Raub Christopher B, Lee Chen-Chung, Shibata Darryl, Taylor Clive, Kartalov Emil
Department of Pathology, Keck School of Medicine of the University of Southern California , 2011 Zonal Avenue, Los Angeles, California 90089, United States.
Anal Chem. 2016 Mar 1;88(5):2792-8. doi: 10.1021/acs.analchem.5b04460. Epub 2016 Feb 12.

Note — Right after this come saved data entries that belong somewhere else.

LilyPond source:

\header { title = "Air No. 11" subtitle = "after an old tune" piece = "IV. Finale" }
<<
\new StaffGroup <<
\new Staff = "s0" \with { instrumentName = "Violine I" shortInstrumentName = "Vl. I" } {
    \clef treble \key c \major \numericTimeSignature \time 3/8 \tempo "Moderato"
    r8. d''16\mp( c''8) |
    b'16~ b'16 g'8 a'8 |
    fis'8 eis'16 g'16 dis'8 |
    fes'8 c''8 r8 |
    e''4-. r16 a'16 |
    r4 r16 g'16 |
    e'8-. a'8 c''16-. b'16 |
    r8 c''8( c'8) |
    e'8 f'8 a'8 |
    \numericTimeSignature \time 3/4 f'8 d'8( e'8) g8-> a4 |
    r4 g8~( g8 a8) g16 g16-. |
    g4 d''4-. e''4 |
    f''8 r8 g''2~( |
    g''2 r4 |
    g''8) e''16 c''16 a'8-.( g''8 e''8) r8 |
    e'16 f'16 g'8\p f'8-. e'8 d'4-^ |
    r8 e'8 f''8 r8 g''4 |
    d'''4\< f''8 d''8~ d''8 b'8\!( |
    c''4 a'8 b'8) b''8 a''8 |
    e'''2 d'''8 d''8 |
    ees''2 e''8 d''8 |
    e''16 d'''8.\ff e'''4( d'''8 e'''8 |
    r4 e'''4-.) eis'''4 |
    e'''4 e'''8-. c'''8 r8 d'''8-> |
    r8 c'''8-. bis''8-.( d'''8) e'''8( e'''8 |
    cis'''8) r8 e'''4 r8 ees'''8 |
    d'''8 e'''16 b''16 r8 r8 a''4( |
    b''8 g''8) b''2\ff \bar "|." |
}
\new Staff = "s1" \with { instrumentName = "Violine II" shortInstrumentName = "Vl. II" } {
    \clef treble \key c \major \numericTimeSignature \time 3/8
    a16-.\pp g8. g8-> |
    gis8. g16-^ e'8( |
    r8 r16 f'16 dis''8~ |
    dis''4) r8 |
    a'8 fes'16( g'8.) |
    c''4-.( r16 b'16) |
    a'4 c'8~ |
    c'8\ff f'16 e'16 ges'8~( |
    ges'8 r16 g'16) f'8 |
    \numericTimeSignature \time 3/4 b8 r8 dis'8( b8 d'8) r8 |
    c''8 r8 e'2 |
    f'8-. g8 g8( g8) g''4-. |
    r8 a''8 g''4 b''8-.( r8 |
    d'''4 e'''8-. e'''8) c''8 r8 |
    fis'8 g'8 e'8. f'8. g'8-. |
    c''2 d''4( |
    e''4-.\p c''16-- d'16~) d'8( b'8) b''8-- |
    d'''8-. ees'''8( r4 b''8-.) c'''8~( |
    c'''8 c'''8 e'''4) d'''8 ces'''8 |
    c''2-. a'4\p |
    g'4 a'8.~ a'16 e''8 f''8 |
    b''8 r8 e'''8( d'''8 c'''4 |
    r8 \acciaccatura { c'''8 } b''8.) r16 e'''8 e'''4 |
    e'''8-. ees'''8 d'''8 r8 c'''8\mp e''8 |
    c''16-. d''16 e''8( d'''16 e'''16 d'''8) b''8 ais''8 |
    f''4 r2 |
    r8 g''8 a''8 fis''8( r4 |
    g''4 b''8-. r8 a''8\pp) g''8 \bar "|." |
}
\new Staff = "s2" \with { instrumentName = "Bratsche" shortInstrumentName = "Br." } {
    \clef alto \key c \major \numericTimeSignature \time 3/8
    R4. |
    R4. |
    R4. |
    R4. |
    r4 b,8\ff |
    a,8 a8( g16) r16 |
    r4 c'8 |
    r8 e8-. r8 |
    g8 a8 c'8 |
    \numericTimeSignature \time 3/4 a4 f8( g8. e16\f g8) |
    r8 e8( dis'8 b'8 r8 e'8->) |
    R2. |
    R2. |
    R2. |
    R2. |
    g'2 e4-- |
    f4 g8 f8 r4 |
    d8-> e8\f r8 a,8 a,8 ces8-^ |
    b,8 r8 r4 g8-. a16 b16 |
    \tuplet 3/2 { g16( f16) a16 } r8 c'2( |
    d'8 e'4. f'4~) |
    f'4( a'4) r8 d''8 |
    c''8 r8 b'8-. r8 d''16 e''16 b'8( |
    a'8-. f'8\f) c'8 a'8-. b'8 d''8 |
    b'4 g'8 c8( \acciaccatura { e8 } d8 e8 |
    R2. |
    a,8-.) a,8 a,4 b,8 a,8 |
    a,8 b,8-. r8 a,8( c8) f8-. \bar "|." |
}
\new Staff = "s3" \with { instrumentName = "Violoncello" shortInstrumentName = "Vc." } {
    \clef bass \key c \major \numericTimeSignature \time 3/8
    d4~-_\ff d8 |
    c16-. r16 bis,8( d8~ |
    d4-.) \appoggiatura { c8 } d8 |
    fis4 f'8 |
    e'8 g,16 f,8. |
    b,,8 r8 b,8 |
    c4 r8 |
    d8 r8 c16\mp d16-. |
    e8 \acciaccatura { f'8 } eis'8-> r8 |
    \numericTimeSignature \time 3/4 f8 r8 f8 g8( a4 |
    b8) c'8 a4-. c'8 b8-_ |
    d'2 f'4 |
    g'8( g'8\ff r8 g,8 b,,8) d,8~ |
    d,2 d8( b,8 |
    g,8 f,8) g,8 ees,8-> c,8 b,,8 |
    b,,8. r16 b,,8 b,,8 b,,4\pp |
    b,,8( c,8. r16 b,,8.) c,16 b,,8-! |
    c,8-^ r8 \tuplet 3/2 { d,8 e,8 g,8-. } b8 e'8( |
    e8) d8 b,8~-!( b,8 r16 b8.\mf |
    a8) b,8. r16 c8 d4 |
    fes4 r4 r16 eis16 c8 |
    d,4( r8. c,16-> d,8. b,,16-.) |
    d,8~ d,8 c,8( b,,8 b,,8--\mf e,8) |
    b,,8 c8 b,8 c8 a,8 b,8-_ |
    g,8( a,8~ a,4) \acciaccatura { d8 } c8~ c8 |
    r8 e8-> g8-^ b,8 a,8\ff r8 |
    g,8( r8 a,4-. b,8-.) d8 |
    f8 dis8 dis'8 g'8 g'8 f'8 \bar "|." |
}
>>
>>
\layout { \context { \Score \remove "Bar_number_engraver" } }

We report on HistoMosaic, a novel technique for genetic analysis of formalin-fixed, paraffin-embedded tissue slices. It combines microfluidic compartmentalization, in situ allele-specific PCR, and fluorescence microscopy. The experimental proof of principle was achieved by in situ detection of KRAS G12V mutation in colorectal cancer tissues and is presented herein. HistoMosaic offers the ability to detect mutations over the entire tissue slide simultaneously, rapidly, economically, and without selection bias, while coregistering the genetic information with the preserved morphological information. Thus, HistoMosaic has wide applicability in basic science as a tool to map genetic heterogeneity. It is also a platform to build companion diagnostics for targeted therapies in oncology, to help ensure that the right drug is given to the right patient, thereby saving healthcare resources and improving patient outcomes.
我们报告了HistoMosaic,这是一种用于福尔马林固定、石蜡包埋组织切片基因分析的新技术。它结合了微流控分隔、原位等位基因特异性PCR和荧光显微镜技术。通过对结直肠癌组织中KRAS G12V突变的原位检测实现了原理的实验验证,并在此展示。HistoMosaic能够在整个组织切片上同时、快速、经济且无选择偏倚地检测突变,同时将遗传信息与保留的形态学信息进行配准。因此,HistoMosaic作为一种绘制基因异质性的工具在基础科学中具有广泛的适用性。它也是一个构建肿瘤靶向治疗伴随诊断的平台,有助于确保将正确的药物给予正确的患者,从而节省医疗资源并改善患者预后。